Customers commonly think of hybrid cloud storage as a tier of storage that is used mainly for infrequently accessed data copies or archive data. While those have been the founding use cases, there are a growing number of intersection points between data lifecycle management and hybrid cloud storage means. The following list of recipes is not meant to be comprehensive, but more to get you thinking of the possibilities!
- Data copy offloading recipe: The idea is to keep the primary data on-premises closer to the application, but the copies of data in the form of Point-in-Time (PiT), replicas, etc., reside in the cloud.
- Hot-Cold data-tiering recipe: In this model, the primary data that is relatively cold gets moved to the Cloud. There is a tradeoff between the aggressiveness of tiering and the tolerable access latencies. As the cloud storage latencies continue to improve, the tiering can get increasingly aggressive including even warm data in some cases.
- Ingestion funnel recipe: For applications consuming a large number of data sources in real-time, the cloud tier can provide the initial ingestion layer for data crunching and insights extraction — only a small subset of business critical data gets copied back on-premises for deeper analysis.
- Cloud bursting recipe: In periods of high load, the incoming load on on-premises resources can be burst to VMs in the cloud.

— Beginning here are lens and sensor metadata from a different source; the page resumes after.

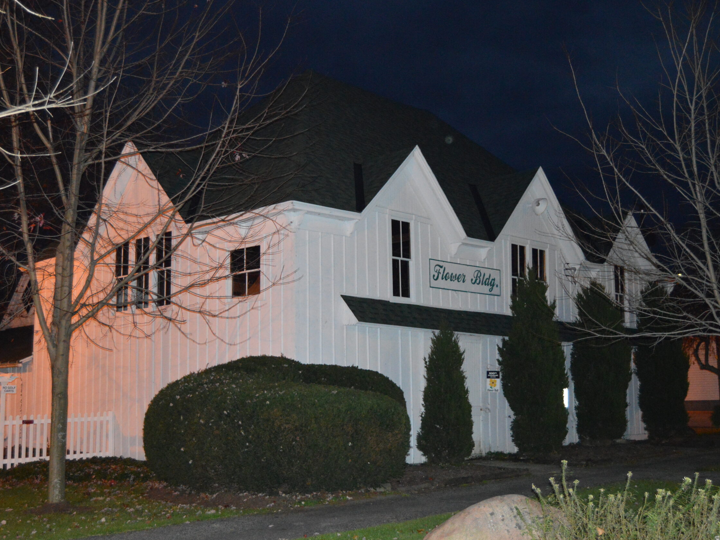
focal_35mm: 43
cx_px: 340
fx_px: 894
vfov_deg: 33.6
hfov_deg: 43.8
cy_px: 267
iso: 3200
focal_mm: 26
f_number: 4
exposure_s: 1/60
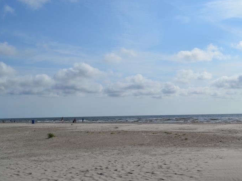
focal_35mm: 48
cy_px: 121
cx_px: 157
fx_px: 336
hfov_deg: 39.3
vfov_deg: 30.1
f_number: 11
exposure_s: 1/500
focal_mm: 22
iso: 280
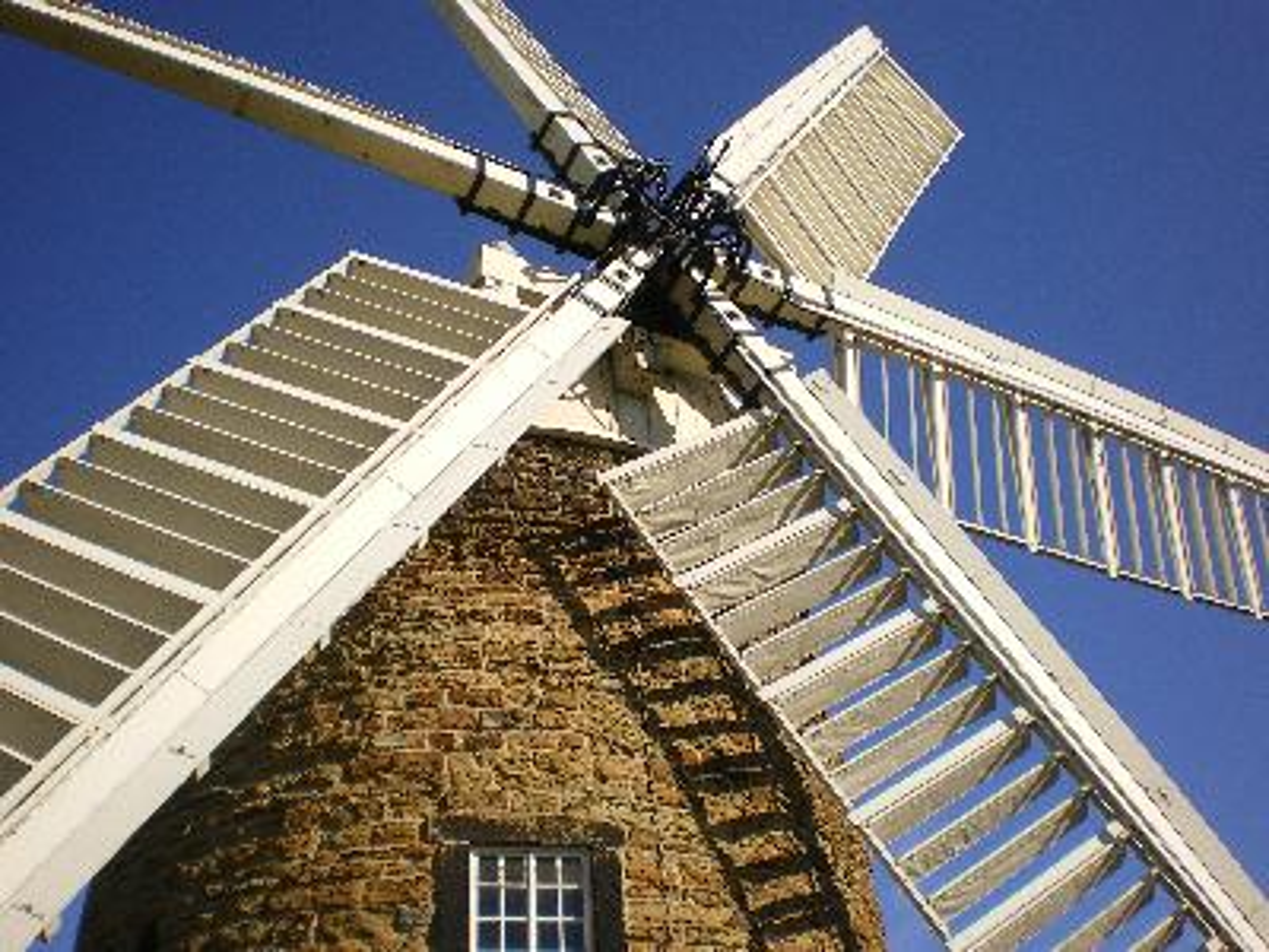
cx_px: 634
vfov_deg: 39.7
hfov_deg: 51.4
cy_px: 476
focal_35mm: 36
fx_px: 1320
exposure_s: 1/500
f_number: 4.6
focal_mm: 6.3
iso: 50
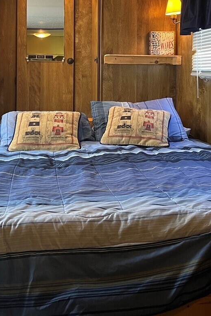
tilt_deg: +1.3
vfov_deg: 38.3
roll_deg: -0.3
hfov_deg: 27.0
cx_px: 106
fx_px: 440
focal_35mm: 50
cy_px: 70
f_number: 1.5
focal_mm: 5.7
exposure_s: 1/60
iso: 320
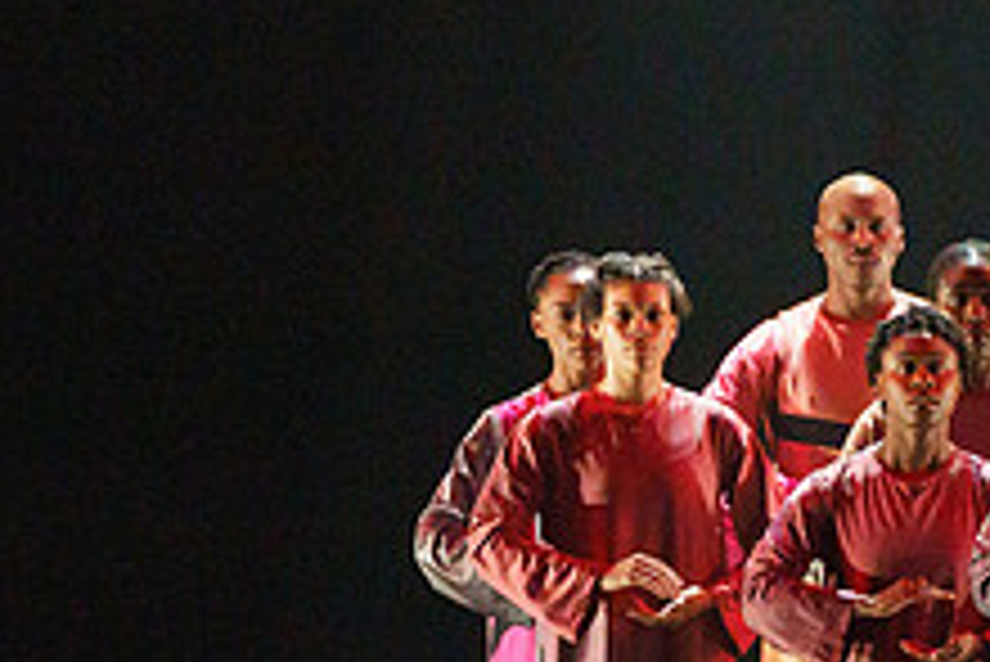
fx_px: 19069
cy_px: 247
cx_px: 1104
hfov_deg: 3.0
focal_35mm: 693
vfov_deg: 2.0
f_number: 5.6
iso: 5000
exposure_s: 1/250
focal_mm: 218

This model works when the data requests are either for static data (such as shopping catalogs), or eventually consistent data (such as inventory data) leveraging the on-premise data being replicated into the cloud.
- Batch analytics recipe: This is an obvious one – running Map-Reduce and other Big Data analytics on the data copies in the cloud. A variant of this recipe is also verifying the integrity of backups/replicas, or creating indexes for searching application-specific metadata, etc.
- Fossilized data recipe: To meet compliance requirements for specific industry verticals, the primary data continues to be on-premise, while the versions of original data and audit trails can be offloaded to cloud storage.
- Global Filesystem recipe: The idea is to have Storage Gateway appliances across multiple on-premise data-centers/branch offices providing a single global file-system namespace. These appliances in-turn use cloud storage as a centralized data and metadata repository. There are examples of such gateway products such as Panzura, Nasuni, etc.
In summary, disruptions in storage technologies are redefining not just the emerging storage architectures, but also influencing traditional workflows/IT processes within the data-centers. The model of a hybrid cloud comes naturally to storage use cases, motivated by exponential data growth and limited IT budgets. While hybrid cloud storage emerged mainly for data archive and availability use cases, it is increasingly playing an important role in traditional Data Lifecycle Management. Hybrid Cloud provides not just another storage tier for on-premise applications, but a combination of on-demand compute capabilities, with differentiated tiers for cost, performance, durability, and a globally accessible (object) storage namespace.